**** Listed entries ****

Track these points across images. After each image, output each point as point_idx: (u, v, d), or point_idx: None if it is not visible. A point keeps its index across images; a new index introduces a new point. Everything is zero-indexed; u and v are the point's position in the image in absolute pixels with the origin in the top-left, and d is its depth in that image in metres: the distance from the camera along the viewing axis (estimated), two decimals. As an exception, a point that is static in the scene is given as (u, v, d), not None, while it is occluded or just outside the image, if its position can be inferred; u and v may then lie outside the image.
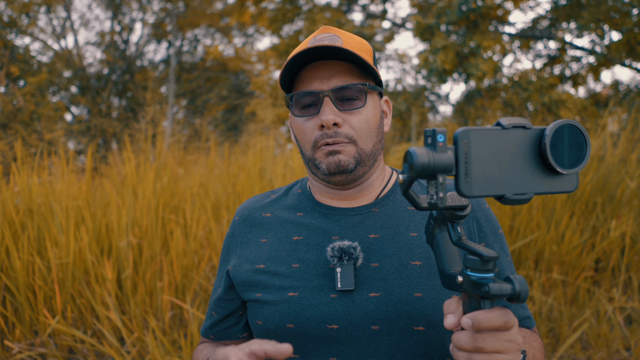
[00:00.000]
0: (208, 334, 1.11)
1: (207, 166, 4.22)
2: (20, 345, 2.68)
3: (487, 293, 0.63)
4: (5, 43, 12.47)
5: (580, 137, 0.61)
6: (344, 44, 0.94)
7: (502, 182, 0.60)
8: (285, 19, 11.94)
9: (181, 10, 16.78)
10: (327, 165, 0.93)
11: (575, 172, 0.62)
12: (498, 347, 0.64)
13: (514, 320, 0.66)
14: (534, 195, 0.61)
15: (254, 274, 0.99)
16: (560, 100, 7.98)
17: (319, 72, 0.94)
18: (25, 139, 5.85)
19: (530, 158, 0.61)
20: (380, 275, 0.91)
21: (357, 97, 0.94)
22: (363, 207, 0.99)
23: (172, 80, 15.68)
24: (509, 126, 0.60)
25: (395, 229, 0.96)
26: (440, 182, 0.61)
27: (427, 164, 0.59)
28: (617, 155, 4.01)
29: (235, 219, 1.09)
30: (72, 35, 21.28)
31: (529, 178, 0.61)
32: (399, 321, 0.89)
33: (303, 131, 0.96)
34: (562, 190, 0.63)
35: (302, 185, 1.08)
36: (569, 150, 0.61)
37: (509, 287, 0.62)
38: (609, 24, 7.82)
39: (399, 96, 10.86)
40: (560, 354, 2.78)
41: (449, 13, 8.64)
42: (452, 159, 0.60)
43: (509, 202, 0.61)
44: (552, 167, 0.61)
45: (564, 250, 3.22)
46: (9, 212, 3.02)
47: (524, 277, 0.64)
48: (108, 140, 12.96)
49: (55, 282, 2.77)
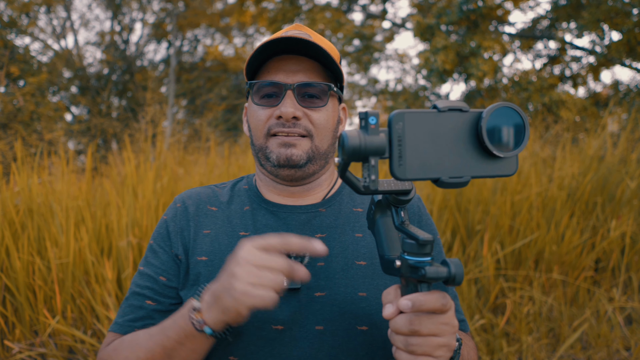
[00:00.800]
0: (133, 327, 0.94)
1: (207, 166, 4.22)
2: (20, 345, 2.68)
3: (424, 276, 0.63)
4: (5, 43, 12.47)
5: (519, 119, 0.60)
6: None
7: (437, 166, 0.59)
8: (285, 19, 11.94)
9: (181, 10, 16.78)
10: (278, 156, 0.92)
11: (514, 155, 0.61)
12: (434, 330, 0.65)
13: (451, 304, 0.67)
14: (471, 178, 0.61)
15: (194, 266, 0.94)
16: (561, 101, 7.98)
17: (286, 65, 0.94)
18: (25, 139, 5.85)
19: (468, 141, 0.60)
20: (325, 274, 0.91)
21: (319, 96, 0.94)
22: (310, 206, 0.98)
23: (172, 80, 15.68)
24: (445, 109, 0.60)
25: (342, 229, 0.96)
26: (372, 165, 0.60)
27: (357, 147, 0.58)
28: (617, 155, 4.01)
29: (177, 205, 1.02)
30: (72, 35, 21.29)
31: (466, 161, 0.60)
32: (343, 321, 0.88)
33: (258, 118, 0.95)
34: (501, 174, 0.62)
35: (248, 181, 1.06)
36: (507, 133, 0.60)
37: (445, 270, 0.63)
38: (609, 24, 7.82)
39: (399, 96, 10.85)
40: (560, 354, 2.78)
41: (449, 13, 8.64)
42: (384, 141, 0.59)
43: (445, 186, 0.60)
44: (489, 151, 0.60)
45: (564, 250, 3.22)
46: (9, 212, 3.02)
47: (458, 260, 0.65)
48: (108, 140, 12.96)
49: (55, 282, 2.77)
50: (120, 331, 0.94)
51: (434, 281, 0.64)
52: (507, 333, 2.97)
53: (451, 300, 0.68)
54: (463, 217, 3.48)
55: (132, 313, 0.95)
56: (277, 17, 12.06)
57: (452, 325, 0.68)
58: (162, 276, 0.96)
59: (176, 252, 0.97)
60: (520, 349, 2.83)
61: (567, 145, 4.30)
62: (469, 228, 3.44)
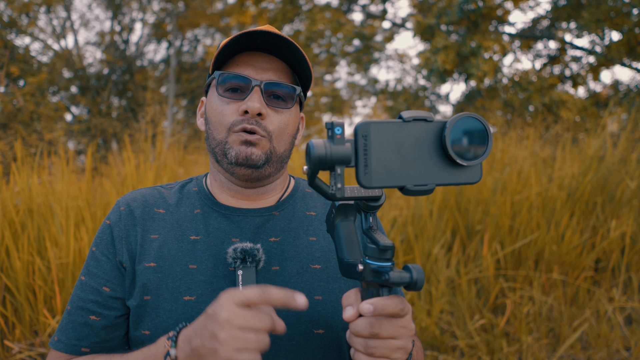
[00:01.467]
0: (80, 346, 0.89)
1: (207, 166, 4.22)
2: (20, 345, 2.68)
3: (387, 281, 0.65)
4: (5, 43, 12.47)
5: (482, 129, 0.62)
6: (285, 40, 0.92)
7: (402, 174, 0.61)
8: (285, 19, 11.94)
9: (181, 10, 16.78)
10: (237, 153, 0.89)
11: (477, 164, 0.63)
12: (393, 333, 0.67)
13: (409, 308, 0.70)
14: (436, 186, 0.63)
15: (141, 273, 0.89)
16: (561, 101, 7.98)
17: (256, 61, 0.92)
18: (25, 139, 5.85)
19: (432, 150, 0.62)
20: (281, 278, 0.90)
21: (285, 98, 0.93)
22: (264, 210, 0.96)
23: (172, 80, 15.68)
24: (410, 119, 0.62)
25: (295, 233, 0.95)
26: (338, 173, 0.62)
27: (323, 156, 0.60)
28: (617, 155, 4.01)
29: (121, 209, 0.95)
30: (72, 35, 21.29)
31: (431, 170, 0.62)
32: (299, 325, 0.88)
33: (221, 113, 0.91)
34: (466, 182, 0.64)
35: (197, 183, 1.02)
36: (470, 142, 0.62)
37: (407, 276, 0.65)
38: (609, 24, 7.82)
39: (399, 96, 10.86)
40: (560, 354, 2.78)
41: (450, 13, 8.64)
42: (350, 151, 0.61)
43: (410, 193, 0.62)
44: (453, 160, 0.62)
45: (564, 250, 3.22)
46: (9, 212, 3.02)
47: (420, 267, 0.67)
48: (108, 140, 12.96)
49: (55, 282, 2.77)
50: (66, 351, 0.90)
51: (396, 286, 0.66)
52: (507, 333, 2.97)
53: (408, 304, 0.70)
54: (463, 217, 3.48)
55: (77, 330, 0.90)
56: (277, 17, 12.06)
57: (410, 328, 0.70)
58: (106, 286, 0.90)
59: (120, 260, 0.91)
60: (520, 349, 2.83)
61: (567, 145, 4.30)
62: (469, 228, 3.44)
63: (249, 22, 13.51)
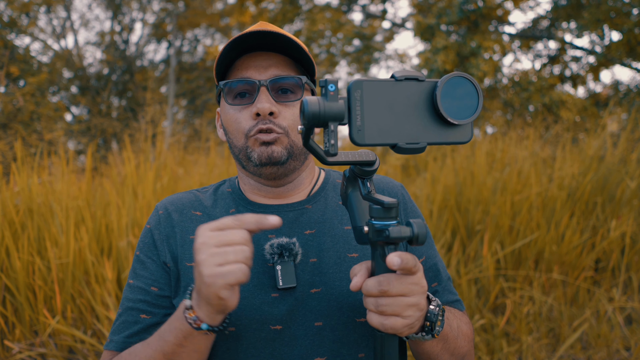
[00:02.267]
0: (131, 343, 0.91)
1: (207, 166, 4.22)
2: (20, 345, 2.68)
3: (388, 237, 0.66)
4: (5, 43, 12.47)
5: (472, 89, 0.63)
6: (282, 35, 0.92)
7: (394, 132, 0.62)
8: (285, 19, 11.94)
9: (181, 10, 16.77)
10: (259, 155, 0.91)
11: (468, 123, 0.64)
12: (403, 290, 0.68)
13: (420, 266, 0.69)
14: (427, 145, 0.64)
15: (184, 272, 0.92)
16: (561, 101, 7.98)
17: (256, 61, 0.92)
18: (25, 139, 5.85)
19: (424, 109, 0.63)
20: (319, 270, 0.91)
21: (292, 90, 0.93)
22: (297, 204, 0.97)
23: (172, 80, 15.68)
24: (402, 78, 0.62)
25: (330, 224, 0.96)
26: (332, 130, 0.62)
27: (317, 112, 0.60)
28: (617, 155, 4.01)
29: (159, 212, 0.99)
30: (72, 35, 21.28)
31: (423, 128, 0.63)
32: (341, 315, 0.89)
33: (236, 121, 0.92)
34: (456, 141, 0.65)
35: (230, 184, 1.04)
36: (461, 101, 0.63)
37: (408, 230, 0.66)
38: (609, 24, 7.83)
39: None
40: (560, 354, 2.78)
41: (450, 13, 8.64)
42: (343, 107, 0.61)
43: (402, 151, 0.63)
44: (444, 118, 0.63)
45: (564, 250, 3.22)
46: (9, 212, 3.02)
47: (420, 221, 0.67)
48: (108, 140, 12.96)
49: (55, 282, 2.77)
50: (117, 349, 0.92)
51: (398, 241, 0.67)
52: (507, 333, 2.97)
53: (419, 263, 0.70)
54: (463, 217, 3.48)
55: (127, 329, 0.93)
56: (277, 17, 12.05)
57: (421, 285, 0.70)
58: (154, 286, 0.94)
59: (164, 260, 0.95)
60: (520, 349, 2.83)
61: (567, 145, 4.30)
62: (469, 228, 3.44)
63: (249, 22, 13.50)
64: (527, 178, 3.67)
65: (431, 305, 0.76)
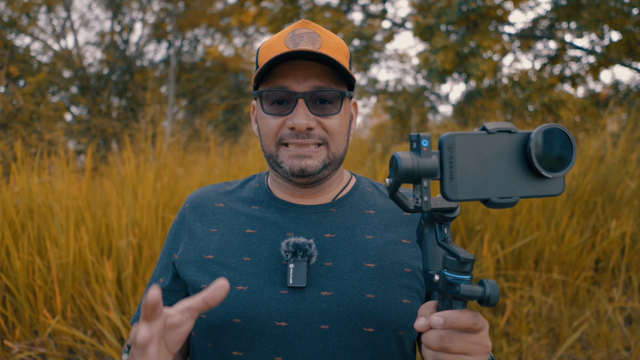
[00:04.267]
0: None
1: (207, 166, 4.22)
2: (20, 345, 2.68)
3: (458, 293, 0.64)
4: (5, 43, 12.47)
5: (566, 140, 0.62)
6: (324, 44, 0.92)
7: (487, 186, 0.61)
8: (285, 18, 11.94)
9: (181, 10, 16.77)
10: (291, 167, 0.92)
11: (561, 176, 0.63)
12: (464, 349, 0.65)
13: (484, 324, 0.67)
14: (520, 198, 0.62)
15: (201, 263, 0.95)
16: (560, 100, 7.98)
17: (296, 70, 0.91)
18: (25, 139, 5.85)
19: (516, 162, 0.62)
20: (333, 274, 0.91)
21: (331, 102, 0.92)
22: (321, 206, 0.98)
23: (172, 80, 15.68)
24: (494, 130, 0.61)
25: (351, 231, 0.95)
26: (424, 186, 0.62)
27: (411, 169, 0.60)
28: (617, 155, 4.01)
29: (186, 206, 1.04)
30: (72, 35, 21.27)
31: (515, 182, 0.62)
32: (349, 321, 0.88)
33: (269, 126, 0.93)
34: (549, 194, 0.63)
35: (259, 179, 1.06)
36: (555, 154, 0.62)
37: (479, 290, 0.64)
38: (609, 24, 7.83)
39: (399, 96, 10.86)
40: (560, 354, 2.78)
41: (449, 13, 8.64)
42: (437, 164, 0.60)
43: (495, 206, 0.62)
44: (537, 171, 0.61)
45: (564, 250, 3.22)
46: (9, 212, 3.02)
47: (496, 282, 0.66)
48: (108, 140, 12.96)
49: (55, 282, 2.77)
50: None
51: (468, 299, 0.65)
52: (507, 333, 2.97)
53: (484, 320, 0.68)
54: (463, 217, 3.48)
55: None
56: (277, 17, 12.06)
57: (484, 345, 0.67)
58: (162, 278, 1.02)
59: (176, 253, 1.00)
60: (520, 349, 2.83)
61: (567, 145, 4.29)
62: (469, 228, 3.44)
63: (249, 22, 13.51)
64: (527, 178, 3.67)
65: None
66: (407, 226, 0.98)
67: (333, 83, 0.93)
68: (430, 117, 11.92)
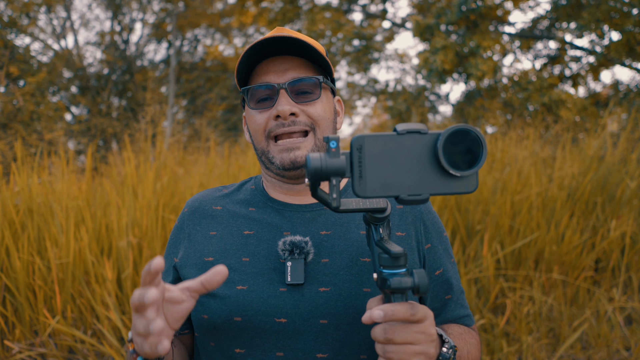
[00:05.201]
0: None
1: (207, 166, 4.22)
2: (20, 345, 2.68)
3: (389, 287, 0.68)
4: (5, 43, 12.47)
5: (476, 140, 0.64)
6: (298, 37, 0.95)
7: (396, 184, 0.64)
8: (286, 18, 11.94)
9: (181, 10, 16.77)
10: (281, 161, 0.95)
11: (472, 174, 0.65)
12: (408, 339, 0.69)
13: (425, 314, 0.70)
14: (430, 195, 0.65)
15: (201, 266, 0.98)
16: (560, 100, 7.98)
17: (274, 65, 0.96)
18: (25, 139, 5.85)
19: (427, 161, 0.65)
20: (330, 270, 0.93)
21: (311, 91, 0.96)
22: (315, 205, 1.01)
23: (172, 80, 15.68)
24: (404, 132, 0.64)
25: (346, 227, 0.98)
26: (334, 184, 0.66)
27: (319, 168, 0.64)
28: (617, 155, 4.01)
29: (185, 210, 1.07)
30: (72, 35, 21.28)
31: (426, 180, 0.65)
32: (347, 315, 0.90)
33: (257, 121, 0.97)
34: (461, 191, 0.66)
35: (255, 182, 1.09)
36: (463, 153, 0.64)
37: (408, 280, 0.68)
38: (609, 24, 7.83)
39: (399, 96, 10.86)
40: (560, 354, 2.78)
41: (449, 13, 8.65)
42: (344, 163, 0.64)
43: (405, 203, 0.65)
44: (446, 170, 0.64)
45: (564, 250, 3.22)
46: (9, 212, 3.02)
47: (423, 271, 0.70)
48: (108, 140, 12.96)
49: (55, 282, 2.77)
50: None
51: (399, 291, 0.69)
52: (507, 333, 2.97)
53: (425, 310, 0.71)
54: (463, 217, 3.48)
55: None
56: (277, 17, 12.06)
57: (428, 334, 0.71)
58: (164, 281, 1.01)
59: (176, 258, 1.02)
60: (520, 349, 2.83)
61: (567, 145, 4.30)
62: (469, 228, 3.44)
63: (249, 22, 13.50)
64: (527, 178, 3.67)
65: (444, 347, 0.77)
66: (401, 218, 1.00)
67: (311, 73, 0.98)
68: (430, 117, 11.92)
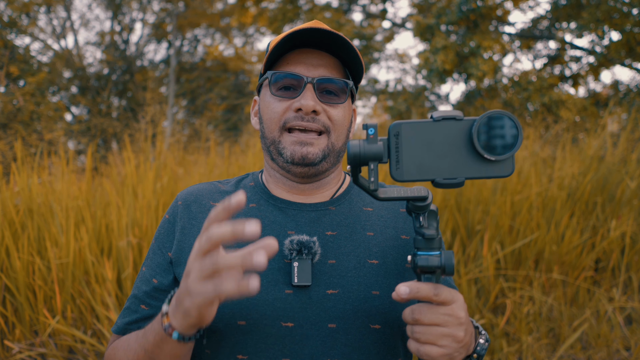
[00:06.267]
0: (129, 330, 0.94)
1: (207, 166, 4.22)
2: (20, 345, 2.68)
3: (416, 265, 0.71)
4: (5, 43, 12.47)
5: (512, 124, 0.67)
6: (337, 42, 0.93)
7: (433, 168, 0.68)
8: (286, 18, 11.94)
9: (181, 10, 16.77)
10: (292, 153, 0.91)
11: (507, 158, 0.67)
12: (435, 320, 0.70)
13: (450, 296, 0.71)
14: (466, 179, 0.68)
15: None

****

**About this task**
Going down the listing above, begin printing at the line with "21: (357, 97, 0.94)" and finish with the line with "37: (509, 287, 0.62)", exactly as they appear.

**Result of the task**
21: (357, 97, 0.94)
22: (363, 207, 0.99)
23: (172, 80, 15.68)
24: (509, 126, 0.60)
25: (395, 229, 0.96)
26: (440, 182, 0.61)
27: (427, 164, 0.59)
28: (617, 155, 4.01)
29: (235, 219, 1.09)
30: (72, 35, 21.28)
31: (529, 178, 0.61)
32: (399, 321, 0.89)
33: (303, 131, 0.96)
34: (562, 190, 0.63)
35: (302, 185, 1.08)
36: (569, 150, 0.61)
37: (509, 287, 0.62)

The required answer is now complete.